WHAT IS REQUIRED — Print the entries below exactly as they appear, from the first line up to and including the line with "X99691012Y-46715193D01*". Do not print any pictures.

* * * * * * * * *

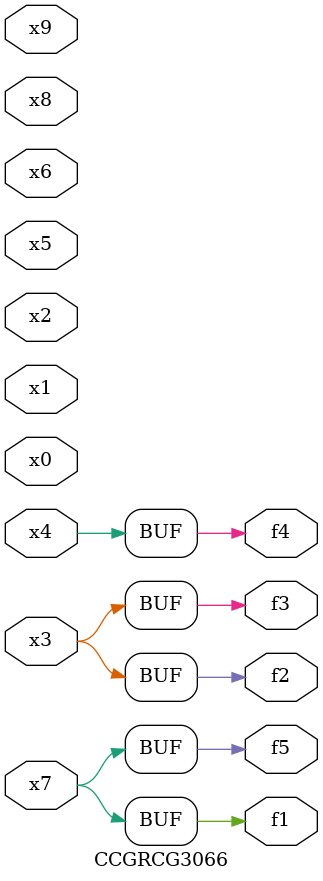
<source format=v>
module CCGRCG3066(
	input x0, x1, x2, x3, x4, x5, x6, x7, x8, x9,
	output f1, f2, f3, f4, f5
);
	assign f1 = x7;
	assign f2 = x3;
	assign f3 = x3;
	assign f4 = x4;
	assign f5 = x7;
endmodule

</source>
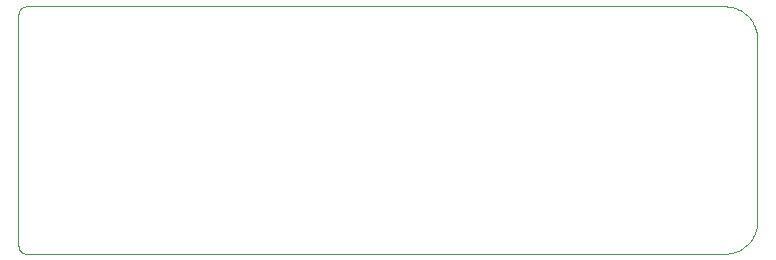
<source format=gbr>
%TF.GenerationSoftware,KiCad,Pcbnew,8.0.4*%
%TF.CreationDate,2025-01-25T23:18:53-05:00*%
%TF.ProjectId,catkeeb_devboard,6361746b-6565-4625-9f64-6576626f6172,rev?*%
%TF.SameCoordinates,Original*%
%TF.FileFunction,Profile,NP*%
%FSLAX46Y46*%
G04 Gerber Fmt 4.6, Leading zero omitted, Abs format (unit mm)*
G04 Created by KiCad (PCBNEW 8.0.4) date 2025-01-25 23:18:53*
%MOMM*%
%LPD*%
G01*
G04 APERTURE LIST*
%TA.AperFunction,Profile*%
%ADD10C,0.000000*%
%TD*%
G04 APERTURE END LIST*
D10*
X97138459Y-44631018D02*
X97279811Y-44641767D01*
X97419108Y-44659468D01*
X97556175Y-44683946D01*
X97690838Y-44715026D01*
X97822920Y-44752533D01*
X97952249Y-44796293D01*
X98078647Y-44846131D01*
X98201942Y-44901871D01*
X98321957Y-44963340D01*
X98438518Y-45030361D01*
X98551450Y-45102760D01*
X98660578Y-45180362D01*
X98765727Y-45262993D01*
X98866723Y-45350477D01*
X98963390Y-45442640D01*
X99055553Y-45539306D01*
X99143038Y-45640301D01*
X99225669Y-45745450D01*
X99303272Y-45854578D01*
X99375672Y-45967510D01*
X99442694Y-46084071D01*
X99504164Y-46204086D01*
X99559905Y-46327381D01*
X99609743Y-46453781D01*
X99653504Y-46583110D01*
X99691012Y-46715193D01*
X99722093Y-46849857D01*
X99746571Y-46986926D01*
X99764272Y-47126225D01*
X99775021Y-47267579D01*
X99778643Y-47410813D01*
X99778643Y-62789190D01*
X99775021Y-62932421D01*
X99764272Y-63073773D01*
X99746571Y-63213070D01*
X99722093Y-63350137D01*
X99691012Y-63484800D01*
X99653504Y-63616882D01*
X99609743Y-63746211D01*
X99559905Y-63872609D01*
X99504164Y-63995904D01*
X99442694Y-64115919D01*
X99375672Y-64232480D01*
X99303272Y-64345412D01*
X99225669Y-64454540D01*
X99143038Y-64559689D01*
X99055553Y-64660685D01*
X98963390Y-64757352D01*
X98866723Y-64849515D01*
X98765727Y-64937000D01*
X98660578Y-65019631D01*
X98551450Y-65097234D01*
X98438518Y-65169634D01*
X98321957Y-65236656D01*
X98201942Y-65298125D01*
X98078647Y-65353867D01*
X97952249Y-65403705D01*
X97822920Y-65447466D01*
X97690838Y-65484974D01*
X97556175Y-65516055D01*
X97419108Y-65540533D01*
X97279811Y-65558234D01*
X97138459Y-65568983D01*
X96995228Y-65572605D01*
X37917212Y-65572605D01*
X37881403Y-65571700D01*
X37846064Y-65569012D01*
X37811240Y-65564587D01*
X37776973Y-65558468D01*
X37743307Y-65550698D01*
X37710286Y-65541322D01*
X37677953Y-65530382D01*
X37646354Y-65517923D01*
X37615530Y-65503988D01*
X37585526Y-65488622D01*
X37556386Y-65471867D01*
X37528153Y-65453767D01*
X37500871Y-65434367D01*
X37474584Y-65413710D01*
X37449335Y-65391839D01*
X37425168Y-65368799D01*
X37402128Y-65344633D01*
X37380257Y-65319384D01*
X37359599Y-65293097D01*
X37340198Y-65265815D01*
X37322099Y-65237582D01*
X37305343Y-65208442D01*
X37289976Y-65178438D01*
X37276041Y-65147615D01*
X37263582Y-65116014D01*
X37252642Y-65083682D01*
X37243265Y-65050661D01*
X37235495Y-65016994D01*
X37229375Y-64982726D01*
X37224950Y-64947901D01*
X37222263Y-64912562D01*
X37221357Y-64876752D01*
X37221357Y-45323251D01*
X37222263Y-45287442D01*
X37224950Y-45252103D01*
X37229375Y-45217279D01*
X37235495Y-45183012D01*
X37243265Y-45149346D01*
X37252642Y-45116325D01*
X37263582Y-45083992D01*
X37276041Y-45052393D01*
X37289976Y-45021569D01*
X37305343Y-44991565D01*
X37322098Y-44962425D01*
X37340198Y-44934192D01*
X37359599Y-44906910D01*
X37380256Y-44880623D01*
X37402127Y-44855374D01*
X37425168Y-44831207D01*
X37449335Y-44808167D01*
X37474583Y-44786296D01*
X37500871Y-44765638D01*
X37528152Y-44746237D01*
X37556385Y-44728138D01*
X37585526Y-44711382D01*
X37615530Y-44696015D01*
X37646353Y-44682080D01*
X37677953Y-44669621D01*
X37710286Y-44658681D01*
X37743307Y-44649304D01*
X37776972Y-44641534D01*
X37811240Y-44635414D01*
X37846064Y-44630989D01*
X37881403Y-44628302D01*
X37917212Y-44627396D01*
X96995228Y-44627396D01*
X97138459Y-44631018D01*
M02*

</source>
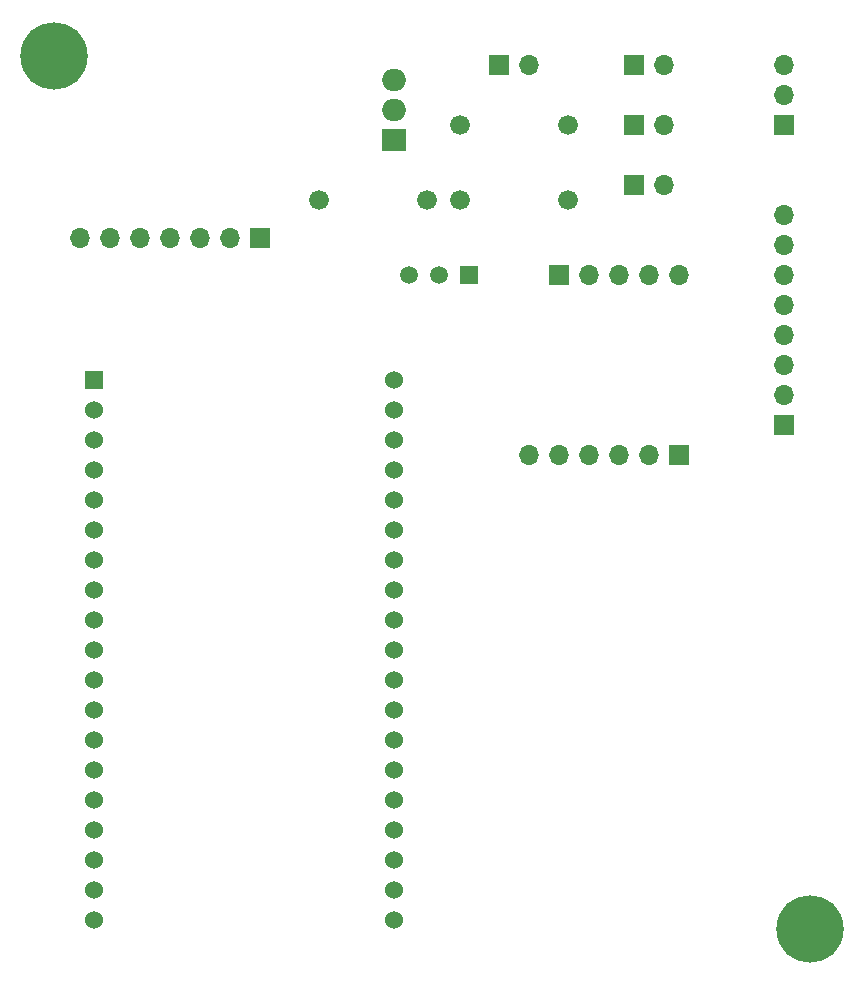
<source format=gbr>
%TF.GenerationSoftware,KiCad,Pcbnew,5.1.5+dfsg1-2build2*%
%TF.CreationDate,2021-02-13T22:52:38+01:00*%
%TF.ProjectId,ESPuino,45535075-696e-46f2-9e6b-696361645f70,rev?*%
%TF.SameCoordinates,Original*%
%TF.FileFunction,Soldermask,Top*%
%TF.FilePolarity,Negative*%
%FSLAX46Y46*%
G04 Gerber Fmt 4.6, Leading zero omitted, Abs format (unit mm)*
G04 Created by KiCad (PCBNEW 5.1.5+dfsg1-2build2) date 2021-02-13 22:52:38*
%MOMM*%
%LPD*%
G04 APERTURE LIST*
%ADD10C,1.530000*%
%ADD11R,1.530000X1.530000*%
%ADD12C,5.700000*%
%ADD13O,1.700000X1.700000*%
%ADD14R,1.700000X1.700000*%
%ADD15C,1.676400*%
%ADD16O,2.000000X1.905000*%
%ADD17R,2.000000X1.905000*%
%ADD18R,1.500000X1.500000*%
%ADD19C,1.500000*%
G04 APERTURE END LIST*
D10*
%TO.C,U1*%
X166370000Y-62240000D03*
X166370000Y-64780000D03*
X166370000Y-67320000D03*
X166370000Y-69860000D03*
X166370000Y-72400000D03*
X166370000Y-74940000D03*
X166370000Y-77480000D03*
X166370000Y-80020000D03*
X166370000Y-82560000D03*
X166370000Y-85100000D03*
X166370000Y-87640000D03*
X166370000Y-90180000D03*
X166370000Y-92720000D03*
X166370000Y-95260000D03*
X166370000Y-97800000D03*
X166370000Y-100340000D03*
X166370000Y-102880000D03*
X166370000Y-105420000D03*
X166370000Y-107960000D03*
X140970000Y-107960000D03*
X140970000Y-105420000D03*
X140970000Y-102880000D03*
X140970000Y-100340000D03*
X140970000Y-97800000D03*
X140970000Y-95260000D03*
X140970000Y-92720000D03*
X140970000Y-90180000D03*
X140970000Y-87640000D03*
X140970000Y-85100000D03*
X140970000Y-82560000D03*
X140970000Y-80020000D03*
X140970000Y-77480000D03*
X140970000Y-74940000D03*
X140970000Y-72400000D03*
X140970000Y-69860000D03*
X140970000Y-67320000D03*
X140970000Y-64780000D03*
D11*
X140970000Y-62240000D03*
%TD*%
D12*
%TO.C,REF\002A\002A*%
X201554080Y-108699300D03*
%TD*%
%TO.C,REF\002A\002A*%
X137579100Y-34841180D03*
%TD*%
D13*
%TO.C,J1*%
X177800000Y-68580000D03*
X180340000Y-68580000D03*
X182880000Y-68580000D03*
X185420000Y-68580000D03*
X187960000Y-68580000D03*
D14*
X190500000Y-68580000D03*
%TD*%
D13*
%TO.C,J9*%
X177800000Y-35560000D03*
D14*
X175260000Y-35560000D03*
%TD*%
D13*
%TO.C,J8*%
X199390000Y-35560000D03*
X199390000Y-38100000D03*
D14*
X199390000Y-40640000D03*
%TD*%
D13*
%TO.C,J7*%
X189230000Y-40640000D03*
D14*
X186690000Y-40640000D03*
%TD*%
D13*
%TO.C,J6*%
X189230000Y-35560000D03*
D14*
X186690000Y-35560000D03*
%TD*%
D13*
%TO.C,J5*%
X189230000Y-45720000D03*
D14*
X186690000Y-45720000D03*
%TD*%
D13*
%TO.C,J2*%
X199390000Y-48260000D03*
X199390000Y-50800000D03*
X199390000Y-53340000D03*
X199390000Y-55880000D03*
X199390000Y-58420000D03*
X199390000Y-60960000D03*
X199390000Y-63500000D03*
D14*
X199390000Y-66040000D03*
%TD*%
D13*
%TO.C,J3*%
X139766040Y-50185320D03*
X142306040Y-50185320D03*
X144846040Y-50185320D03*
X147386040Y-50185320D03*
X149926040Y-50185320D03*
X152466040Y-50185320D03*
D14*
X155006040Y-50185320D03*
%TD*%
D13*
%TO.C,J4*%
X190500000Y-53340000D03*
X187960000Y-53340000D03*
X185420000Y-53340000D03*
X182880000Y-53340000D03*
D14*
X180340000Y-53340000D03*
%TD*%
D15*
%TO.C,R5*%
X181102000Y-46990000D03*
X171958000Y-46990000D03*
%TD*%
%TO.C,R4*%
X181102000Y-40640000D03*
X171958000Y-40640000D03*
%TD*%
%TO.C,R1*%
X160020000Y-46990000D03*
X169164000Y-46990000D03*
%TD*%
D16*
%TO.C,Q2*%
X166370000Y-36830000D03*
X166370000Y-39370000D03*
D17*
X166370000Y-41910000D03*
%TD*%
D18*
%TO.C,Q1*%
X172720000Y-53340000D03*
D19*
X167640000Y-53340000D03*
X170180000Y-53340000D03*
%TD*%
M02*

</source>
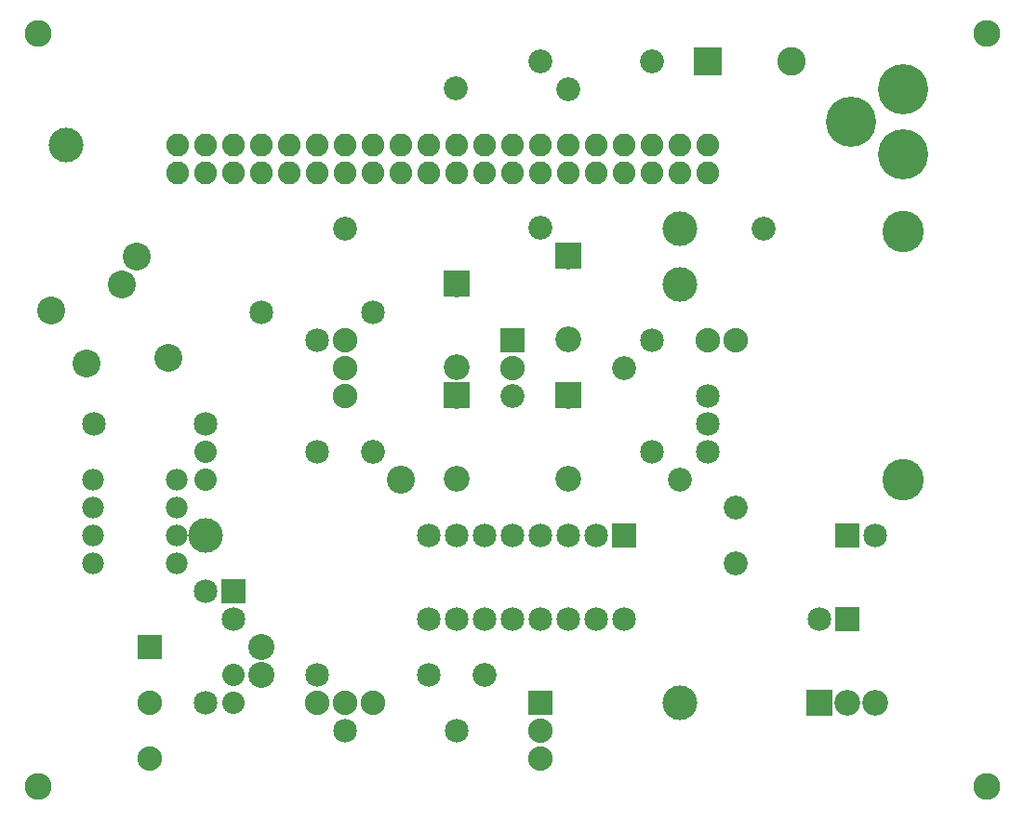
<source format=gts>
G04 MADE WITH FRITZING*
G04 WWW.FRITZING.ORG*
G04 DOUBLE SIDED*
G04 HOLES PLATED*
G04 CONTOUR ON CENTER OF CONTOUR VECTOR*
%ASAXBY*%
%FSLAX23Y23*%
%MOIN*%
%OFA0B0*%
%SFA1.0B1.0*%
%ADD10C,0.100020*%
%ADD11C,0.100551*%
%ADD12C,0.124173*%
%ADD13C,0.085433*%
%ADD14C,0.078000*%
%ADD15C,0.085000*%
%ADD16C,0.080000*%
%ADD17C,0.088000*%
%ADD18C,0.093307*%
%ADD19C,0.096614*%
%ADD20C,0.081889*%
%ADD21C,0.081917*%
%ADD22C,0.092000*%
%ADD23C,0.148890*%
%ADD24C,0.102000*%
%ADD25C,0.180000*%
%ADD26R,0.085000X0.085000*%
%ADD27R,0.088000X0.088000*%
%ADD28R,0.092000X0.092000*%
%ADD29R,0.102000X0.102000*%
%LNMASK1*%
G90*
G70*
G54D10*
X477Y2015D03*
X422Y1916D03*
X591Y1650D03*
X296Y1630D03*
X168Y1822D03*
G54D11*
X1423Y1216D03*
G54D12*
X722Y1016D03*
G54D13*
X1222Y2116D03*
X1621Y2617D03*
X1922Y2716D03*
X2022Y2616D03*
X1922Y2118D03*
X2722Y2116D03*
G54D12*
X222Y2416D03*
G54D14*
X321Y1214D03*
X321Y1114D03*
X321Y1014D03*
X321Y914D03*
X621Y914D03*
X621Y1014D03*
X621Y1114D03*
X621Y1214D03*
X321Y1214D03*
X321Y1114D03*
X321Y1014D03*
X321Y914D03*
X621Y914D03*
X621Y1014D03*
X621Y1114D03*
X621Y1214D03*
G54D15*
X722Y816D03*
X722Y416D03*
X322Y1416D03*
X722Y1416D03*
X822Y816D03*
X822Y716D03*
G54D16*
X722Y1216D03*
X722Y1316D03*
G54D17*
X522Y616D03*
X522Y416D03*
X522Y216D03*
G54D16*
X822Y516D03*
X822Y416D03*
G54D18*
X922Y616D03*
X922Y516D03*
G54D19*
X3522Y116D03*
X122Y116D03*
X122Y2816D03*
G54D12*
X2422Y2116D03*
X2422Y1916D03*
X2422Y416D03*
G54D19*
X3522Y2816D03*
G54D17*
X1122Y416D03*
X1222Y416D03*
X1322Y416D03*
X1222Y1516D03*
X1222Y1616D03*
X1222Y1716D03*
G54D13*
X1722Y516D03*
X2622Y1116D03*
X2422Y1216D03*
X1322Y1316D03*
X2622Y916D03*
X1822Y1516D03*
X2322Y2716D03*
X2222Y1616D03*
G54D15*
X3022Y1016D03*
X3122Y1016D03*
X3022Y716D03*
X2922Y716D03*
X2522Y1316D03*
X2522Y1416D03*
X2522Y1516D03*
X2322Y1716D03*
X2322Y1316D03*
G54D17*
X2622Y1716D03*
X2522Y1716D03*
G54D20*
X2522Y2416D03*
X2422Y2416D03*
X2322Y2416D03*
X2222Y2416D03*
G54D21*
X2122Y2416D03*
G54D20*
X2022Y2416D03*
X1922Y2416D03*
X1822Y2416D03*
X1722Y2416D03*
G54D21*
X1622Y2416D03*
G54D20*
X1522Y2416D03*
G54D21*
X1422Y2416D03*
G54D20*
X1322Y2416D03*
X1222Y2416D03*
X1122Y2416D03*
X1022Y2416D03*
G54D21*
X922Y2416D03*
G54D20*
X822Y2416D03*
X722Y2416D03*
X622Y2416D03*
X622Y2316D03*
X722Y2316D03*
X822Y2316D03*
G54D21*
X922Y2316D03*
G54D20*
X1022Y2316D03*
X1122Y2316D03*
X1222Y2316D03*
X1322Y2316D03*
G54D21*
X1422Y2316D03*
G54D20*
X1522Y2316D03*
G54D21*
X1622Y2316D03*
G54D20*
X1722Y2316D03*
X1822Y2316D03*
X1922Y2316D03*
X2022Y2316D03*
G54D21*
X2122Y2316D03*
G54D20*
X2222Y2316D03*
X2322Y2316D03*
X2422Y2316D03*
X2522Y2316D03*
G54D15*
X1522Y516D03*
X1122Y516D03*
X1622Y316D03*
X1222Y316D03*
G54D22*
X2922Y416D03*
X3022Y416D03*
X3122Y416D03*
G54D15*
X2222Y1016D03*
X2222Y716D03*
X2122Y1016D03*
X2122Y716D03*
X2022Y1016D03*
X2022Y716D03*
X1922Y1016D03*
X1922Y716D03*
X1822Y1016D03*
X1822Y716D03*
X1722Y1016D03*
X1722Y716D03*
X1622Y1016D03*
X1622Y716D03*
X1522Y1016D03*
X1522Y716D03*
G54D17*
X1822Y1716D03*
X1822Y1616D03*
G54D22*
X2022Y1516D03*
X2022Y1218D03*
X1622Y1516D03*
X1622Y1218D03*
X1622Y1916D03*
X1622Y1618D03*
X2022Y2016D03*
X2022Y1718D03*
G54D23*
X3222Y2105D03*
X3222Y1216D03*
G54D24*
X2522Y2716D03*
X2822Y2716D03*
G54D15*
X1122Y1716D03*
X1122Y1316D03*
X922Y1816D03*
X1322Y1816D03*
G54D17*
X1922Y416D03*
X1922Y316D03*
X1922Y216D03*
G54D25*
X3222Y2380D03*
X3222Y2616D03*
X3037Y2498D03*
X3222Y2380D03*
X3222Y2616D03*
X3037Y2498D03*
G54D26*
X822Y816D03*
G54D27*
X522Y616D03*
G54D26*
X3022Y1016D03*
X3022Y716D03*
G54D28*
X2922Y416D03*
G54D26*
X2222Y1016D03*
G54D27*
X1822Y1716D03*
G54D28*
X2022Y1517D03*
X1622Y1517D03*
X1622Y1917D03*
X2022Y2017D03*
G54D29*
X2522Y2716D03*
G54D27*
X1922Y416D03*
G04 End of Mask1*
M02*
</source>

* * * * * * * * *

ANSWER BOX —
<source format=v>
module CCGRCG3066(
	input x0, x1, x2, x3, x4, x5, x6, x7, x8, x9,
	output f1, f2, f3, f4, f5
);
	assign f1 = x7;
	assign f2 = x3;
	assign f3 = x3;
	assign f4 = x4;
	assign f5 = x7;
endmodule

</source>
<source format=gbr>
%TF.GenerationSoftware,KiCad,Pcbnew,8.0.4*%
%TF.CreationDate,2025-01-25T23:18:53-05:00*%
%TF.ProjectId,catkeeb_devboard,6361746b-6565-4625-9f64-6576626f6172,rev?*%
%TF.SameCoordinates,Original*%
%TF.FileFunction,Profile,NP*%
%FSLAX46Y46*%
G04 Gerber Fmt 4.6, Leading zero omitted, Abs format (unit mm)*
G04 Created by KiCad (PCBNEW 8.0.4) date 2025-01-25 23:18:53*
%MOMM*%
%LPD*%
G01*
G04 APERTURE LIST*
%TA.AperFunction,Profile*%
%ADD10C,0.000000*%
%TD*%
G04 APERTURE END LIST*
D10*
X97138459Y-44631018D02*
X97279811Y-44641767D01*
X97419108Y-44659468D01*
X97556175Y-44683946D01*
X97690838Y-44715026D01*
X97822920Y-44752533D01*
X97952249Y-44796293D01*
X98078647Y-44846131D01*
X98201942Y-44901871D01*
X98321957Y-44963340D01*
X98438518Y-45030361D01*
X98551450Y-45102760D01*
X98660578Y-45180362D01*
X98765727Y-45262993D01*
X98866723Y-45350477D01*
X98963390Y-45442640D01*
X99055553Y-45539306D01*
X99143038Y-45640301D01*
X99225669Y-45745450D01*
X99303272Y-45854578D01*
X99375672Y-45967510D01*
X99442694Y-46084071D01*
X99504164Y-46204086D01*
X99559905Y-46327381D01*
X99609743Y-46453781D01*
X99653504Y-46583110D01*
X99691012Y-46715193D01*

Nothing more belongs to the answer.